Gabriel's Horn, Pastor George Weaver, November, 2015

posted Oct 27, 2015, 12:30 PM by Lois Kerchner   [ updated Oct 27, 2015, 12:30 PM ]
The Music of Thanksgiving

As we come to the month of November and the celebration of the annual Thanksgiving  holiday, I've been thinking that there aren't all that many "Thanksgiving songs," compared especially to what we have available for Christmas.  I can name practically all the Thanksgiving songs that come to my memory on the fingers of one hand.  If you look in church hymnals, you won't find many songs associated with Thanksgiving.

"Come, Ye Thankful People, Come" is considered to be one of the best of all harvest and thanksgiving hymns in all of the hymnals of Christian singing.  It is found in nearly every published hymnal, most especially, Evangelical hymnals.  It was written for the harvest festival time in England, a movable feast day which varies according to the harvest season in different villages.

You probably are quite familiar with the first stanza of this hymn, which goes as follows:

Come, ye thankful people, come, raise the song of harvest home;

all is safely gathered in, ere the winter storms begin.

God our Maker doth provide for our wants to be supplied;

come to God’s own temple, come, raise the song of harvest home.


I can't say there is too much with which I find fault here except to mention that I do take issue with the 3rd line of that 1st stanza, which may be overstating the case in saying: “ God our Maker doth provide for our wants to be supplied.” If I were the writer, it would say something more to the effect that God will supply our “needs,” but not necessarily our “wants.”


The hymn writer, Henry "Dean" Alford, is regarded as a gifted, Christian leader of the 19th century, a distinguished theologian and scholar.

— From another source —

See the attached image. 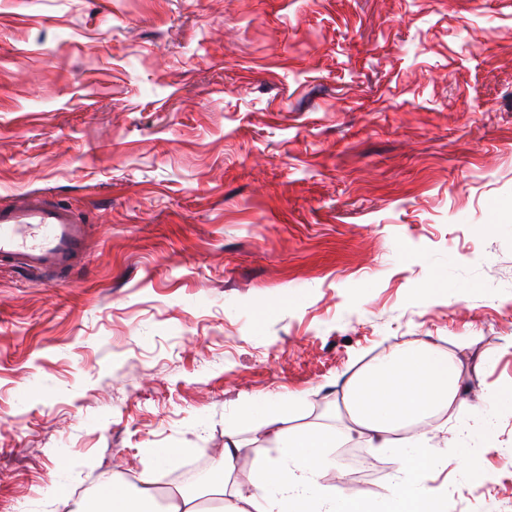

He was also a writer, poet, artist and musician. The composer is George J. Elvey, a long-time organist (for 47 years) at the historic Royal Chapel in Windsor Castle.


One of the major interests of the writer, Henry Alford, was hymnology. He translated and composed numerous hymns which he published in his Psalms and Hymns (1844,) The Year of Praise (1867,) and Poetical Works (1852 and 1868.) Of his many works, "Come, Ye Thankful People, Come," remains the only hymn that is still in use in most evangelical hymnals.


"Come, Ye Thankful People, Come" first appeared in Alford's Psalms and Hymns in 1844. Originally, it was meant to be a harvest song, and titled "After Harvest" with seven stanzas, only four of which have remained in common use.


Henry Alford, who was born on October 7, 1810 in London, England, became Dean of Canterbury Cathedral at age 47, and continued in the position until his death on January 12, 1871. He was also a prominent Greek scholar. I will remember to give thanks for Henry Alfrod, who gave us the words of this hymn, as well as for George Elvey, the composer of the music for this hymn, as we approach our celebration of the Thanksgiving Season in this year of our Lord, 2015.